* [Supplied text]
::::
Sunday, November 15, 2009

The Art of Explanation

Hi all,

On Friday, we looked at unpacking, a strategy to maximize the depth of explanation in a short response.  This works best when you see the command term explain on your IB exams.  The goal is to give a lot of depth at the molecular and cellular level about what's going on.  To use this strategy on a short answer:


  1. Identify key concepts the question is asking about.
  2. Unpack those concepts by brainstorming everything we learned in connection with them.
  3. Draw a model of what's happening at the cellular or molecular level.
  4. Repack your explanation into a few concise, deep sentences explaining the phenomenon.
For example, in the prompt "Explain the necessity of enzymes in digestion"

I would "unpack" the terms enzyme (biological catalyst, lowers activation energy, speeds up reactions, breaks down bigger molecules into smaller molecules, acts on a substrate, examples are amylase, pepsin, lipase) and digestion (break down of big molecules like polysaccharides, polypeptides, and fatty acids into smaller molecules, absorption into blood stream, smaller molecules diffuse into cells, where they can be respired).  I can use this information to now answer the question in greater depth.

For homework:
"Repack" the examples we looked at in class, writing your deep explanations.  This will go in as a take home quiz grade, so do a good, thorough job.  If you are missing the sheet, the questions are:

  1. Explain, with an example, the necessity of enzymes in digestion.
  2. Explain the effect of pH on enzyme activity.
  3. Explain why the rate of glucose uptake by facilitated diffusion (on the DBQ) levels off after an external concentration of 450.
  4. Explain the importance of the tertiary structure of proteins to membrane ion channels.
Below is the graph for #3 for those who may need it.  Thanks to Kai Ni for pointing this out!



On Monday, we're moving onto our next topic: cell respiration (whoo!)
::::
* [Stored items]
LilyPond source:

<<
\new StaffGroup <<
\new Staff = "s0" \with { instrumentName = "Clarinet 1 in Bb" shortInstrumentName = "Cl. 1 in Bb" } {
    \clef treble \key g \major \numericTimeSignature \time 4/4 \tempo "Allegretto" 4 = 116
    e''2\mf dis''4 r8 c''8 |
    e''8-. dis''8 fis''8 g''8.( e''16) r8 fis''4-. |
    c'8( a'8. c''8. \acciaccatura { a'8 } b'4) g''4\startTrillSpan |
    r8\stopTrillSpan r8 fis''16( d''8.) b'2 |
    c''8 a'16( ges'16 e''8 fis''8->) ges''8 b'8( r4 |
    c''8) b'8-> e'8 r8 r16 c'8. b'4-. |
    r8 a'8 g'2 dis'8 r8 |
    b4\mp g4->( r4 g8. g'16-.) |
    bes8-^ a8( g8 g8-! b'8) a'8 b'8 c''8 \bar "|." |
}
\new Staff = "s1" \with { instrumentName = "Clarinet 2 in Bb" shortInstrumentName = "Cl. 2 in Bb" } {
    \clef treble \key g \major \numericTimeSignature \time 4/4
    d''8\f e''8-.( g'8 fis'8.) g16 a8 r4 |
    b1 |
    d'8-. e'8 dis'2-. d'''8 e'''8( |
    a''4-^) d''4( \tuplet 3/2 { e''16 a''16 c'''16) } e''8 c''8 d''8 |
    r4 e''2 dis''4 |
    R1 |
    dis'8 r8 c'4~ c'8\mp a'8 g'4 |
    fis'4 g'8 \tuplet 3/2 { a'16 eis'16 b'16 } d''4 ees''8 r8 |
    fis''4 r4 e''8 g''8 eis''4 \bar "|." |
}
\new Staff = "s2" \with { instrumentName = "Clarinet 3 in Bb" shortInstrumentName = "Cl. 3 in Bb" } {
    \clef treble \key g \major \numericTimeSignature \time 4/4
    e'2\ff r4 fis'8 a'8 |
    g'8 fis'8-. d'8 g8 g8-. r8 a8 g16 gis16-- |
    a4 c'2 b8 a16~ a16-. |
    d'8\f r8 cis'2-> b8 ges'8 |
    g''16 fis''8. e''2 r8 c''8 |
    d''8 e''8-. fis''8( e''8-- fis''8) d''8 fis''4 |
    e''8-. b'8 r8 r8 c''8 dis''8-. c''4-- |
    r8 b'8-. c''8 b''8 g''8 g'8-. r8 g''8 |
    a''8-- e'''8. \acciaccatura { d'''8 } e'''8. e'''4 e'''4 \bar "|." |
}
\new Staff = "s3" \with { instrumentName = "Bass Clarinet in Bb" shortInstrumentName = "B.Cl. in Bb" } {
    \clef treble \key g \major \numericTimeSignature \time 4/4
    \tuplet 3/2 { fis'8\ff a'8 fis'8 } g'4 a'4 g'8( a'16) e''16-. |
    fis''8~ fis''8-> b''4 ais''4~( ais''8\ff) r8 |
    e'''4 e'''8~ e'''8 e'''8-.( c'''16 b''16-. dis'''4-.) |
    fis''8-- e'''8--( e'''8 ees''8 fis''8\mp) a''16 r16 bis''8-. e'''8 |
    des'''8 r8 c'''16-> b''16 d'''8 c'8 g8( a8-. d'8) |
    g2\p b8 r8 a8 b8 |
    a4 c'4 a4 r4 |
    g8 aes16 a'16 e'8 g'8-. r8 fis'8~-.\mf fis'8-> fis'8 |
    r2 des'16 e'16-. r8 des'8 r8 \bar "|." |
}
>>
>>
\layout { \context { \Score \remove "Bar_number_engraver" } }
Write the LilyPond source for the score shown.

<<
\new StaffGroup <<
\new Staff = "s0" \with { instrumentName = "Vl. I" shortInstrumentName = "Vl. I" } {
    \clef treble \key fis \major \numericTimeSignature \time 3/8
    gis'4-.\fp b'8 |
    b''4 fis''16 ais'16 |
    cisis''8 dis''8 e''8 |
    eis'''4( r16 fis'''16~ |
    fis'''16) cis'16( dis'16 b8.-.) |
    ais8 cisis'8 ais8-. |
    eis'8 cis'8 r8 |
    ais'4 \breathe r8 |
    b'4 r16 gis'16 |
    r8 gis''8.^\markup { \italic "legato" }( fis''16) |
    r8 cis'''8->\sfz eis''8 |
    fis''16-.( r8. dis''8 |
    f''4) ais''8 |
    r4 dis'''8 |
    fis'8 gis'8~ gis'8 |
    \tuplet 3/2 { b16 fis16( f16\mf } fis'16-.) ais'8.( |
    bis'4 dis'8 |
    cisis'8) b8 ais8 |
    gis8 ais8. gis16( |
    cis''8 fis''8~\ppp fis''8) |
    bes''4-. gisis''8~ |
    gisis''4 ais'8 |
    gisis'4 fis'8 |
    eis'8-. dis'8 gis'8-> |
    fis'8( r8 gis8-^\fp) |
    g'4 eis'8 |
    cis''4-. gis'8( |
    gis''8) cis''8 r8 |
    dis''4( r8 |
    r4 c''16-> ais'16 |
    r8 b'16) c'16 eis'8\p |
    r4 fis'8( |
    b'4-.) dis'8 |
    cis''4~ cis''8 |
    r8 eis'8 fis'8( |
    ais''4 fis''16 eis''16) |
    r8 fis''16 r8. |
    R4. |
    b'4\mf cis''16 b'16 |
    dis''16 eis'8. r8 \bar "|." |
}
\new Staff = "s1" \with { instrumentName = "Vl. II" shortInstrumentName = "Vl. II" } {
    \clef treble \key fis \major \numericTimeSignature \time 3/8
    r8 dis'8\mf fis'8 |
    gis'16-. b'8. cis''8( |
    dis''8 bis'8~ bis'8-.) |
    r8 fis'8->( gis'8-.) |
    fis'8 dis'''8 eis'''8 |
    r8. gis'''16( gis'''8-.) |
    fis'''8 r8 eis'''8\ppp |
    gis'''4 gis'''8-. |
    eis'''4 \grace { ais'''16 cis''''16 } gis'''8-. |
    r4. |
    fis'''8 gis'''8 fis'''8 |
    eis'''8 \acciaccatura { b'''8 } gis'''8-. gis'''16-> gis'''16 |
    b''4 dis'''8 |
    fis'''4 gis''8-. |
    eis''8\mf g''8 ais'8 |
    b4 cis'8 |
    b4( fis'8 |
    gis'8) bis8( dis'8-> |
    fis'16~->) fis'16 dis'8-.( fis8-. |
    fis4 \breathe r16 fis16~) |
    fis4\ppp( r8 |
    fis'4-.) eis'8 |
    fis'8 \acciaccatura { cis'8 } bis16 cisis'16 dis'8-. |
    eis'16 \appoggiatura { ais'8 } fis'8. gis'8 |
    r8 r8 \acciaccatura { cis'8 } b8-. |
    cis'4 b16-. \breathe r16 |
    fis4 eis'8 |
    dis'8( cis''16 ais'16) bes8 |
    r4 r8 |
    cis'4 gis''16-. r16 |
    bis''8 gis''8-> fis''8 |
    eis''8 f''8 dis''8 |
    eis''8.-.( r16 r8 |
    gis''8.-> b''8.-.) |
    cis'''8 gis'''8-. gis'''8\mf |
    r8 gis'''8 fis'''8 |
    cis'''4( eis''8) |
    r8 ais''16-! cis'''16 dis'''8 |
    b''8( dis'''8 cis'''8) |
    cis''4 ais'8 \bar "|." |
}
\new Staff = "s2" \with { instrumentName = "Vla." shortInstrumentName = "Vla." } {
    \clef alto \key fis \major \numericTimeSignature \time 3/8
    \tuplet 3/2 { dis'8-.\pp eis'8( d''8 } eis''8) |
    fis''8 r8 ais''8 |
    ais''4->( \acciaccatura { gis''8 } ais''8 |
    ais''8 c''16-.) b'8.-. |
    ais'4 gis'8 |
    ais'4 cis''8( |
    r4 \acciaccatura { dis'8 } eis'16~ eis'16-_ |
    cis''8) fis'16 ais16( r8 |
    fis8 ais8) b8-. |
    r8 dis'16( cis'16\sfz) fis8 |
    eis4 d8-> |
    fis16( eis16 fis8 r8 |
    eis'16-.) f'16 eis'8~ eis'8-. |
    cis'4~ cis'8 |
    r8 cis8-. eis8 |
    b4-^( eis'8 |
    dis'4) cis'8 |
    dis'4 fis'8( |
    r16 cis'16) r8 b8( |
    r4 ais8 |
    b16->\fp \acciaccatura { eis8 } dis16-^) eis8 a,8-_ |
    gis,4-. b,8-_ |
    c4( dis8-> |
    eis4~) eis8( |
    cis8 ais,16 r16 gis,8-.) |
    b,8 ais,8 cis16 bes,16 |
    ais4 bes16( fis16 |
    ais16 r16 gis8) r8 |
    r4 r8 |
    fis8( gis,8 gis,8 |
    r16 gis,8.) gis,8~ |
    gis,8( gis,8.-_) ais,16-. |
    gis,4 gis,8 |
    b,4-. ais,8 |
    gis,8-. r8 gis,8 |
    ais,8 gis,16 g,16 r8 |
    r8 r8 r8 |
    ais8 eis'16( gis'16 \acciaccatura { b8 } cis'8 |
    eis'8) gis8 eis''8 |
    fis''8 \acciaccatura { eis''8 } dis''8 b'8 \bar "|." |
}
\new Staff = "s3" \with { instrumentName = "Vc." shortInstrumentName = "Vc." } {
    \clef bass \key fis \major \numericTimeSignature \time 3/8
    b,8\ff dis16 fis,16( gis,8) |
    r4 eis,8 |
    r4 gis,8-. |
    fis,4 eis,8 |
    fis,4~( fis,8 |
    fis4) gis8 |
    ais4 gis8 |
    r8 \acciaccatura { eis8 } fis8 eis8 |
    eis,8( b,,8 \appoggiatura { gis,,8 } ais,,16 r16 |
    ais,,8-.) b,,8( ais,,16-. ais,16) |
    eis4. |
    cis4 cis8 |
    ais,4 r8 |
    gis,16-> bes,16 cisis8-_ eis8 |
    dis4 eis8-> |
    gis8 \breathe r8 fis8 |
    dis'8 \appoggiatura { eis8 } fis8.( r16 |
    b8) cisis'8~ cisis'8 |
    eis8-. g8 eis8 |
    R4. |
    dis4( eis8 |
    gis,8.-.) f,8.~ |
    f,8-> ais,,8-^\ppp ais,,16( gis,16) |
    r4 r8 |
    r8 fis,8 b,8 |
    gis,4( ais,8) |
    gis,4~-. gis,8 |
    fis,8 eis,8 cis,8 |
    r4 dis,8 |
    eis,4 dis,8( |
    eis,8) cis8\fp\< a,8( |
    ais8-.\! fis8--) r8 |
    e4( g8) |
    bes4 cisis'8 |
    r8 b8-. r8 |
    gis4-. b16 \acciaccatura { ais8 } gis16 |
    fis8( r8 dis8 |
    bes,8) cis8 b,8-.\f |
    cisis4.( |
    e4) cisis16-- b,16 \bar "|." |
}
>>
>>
::::
* [What you need to do]
Please duplicate the passage of the post on explanation from "2. Unpack those" to "or molecular level.".

* [Solution for this exercise]
2. Unpack those concepts by brainstorming everything we learned in connection with them.
  3. Draw a model of what's happening at the cellular or molecular level.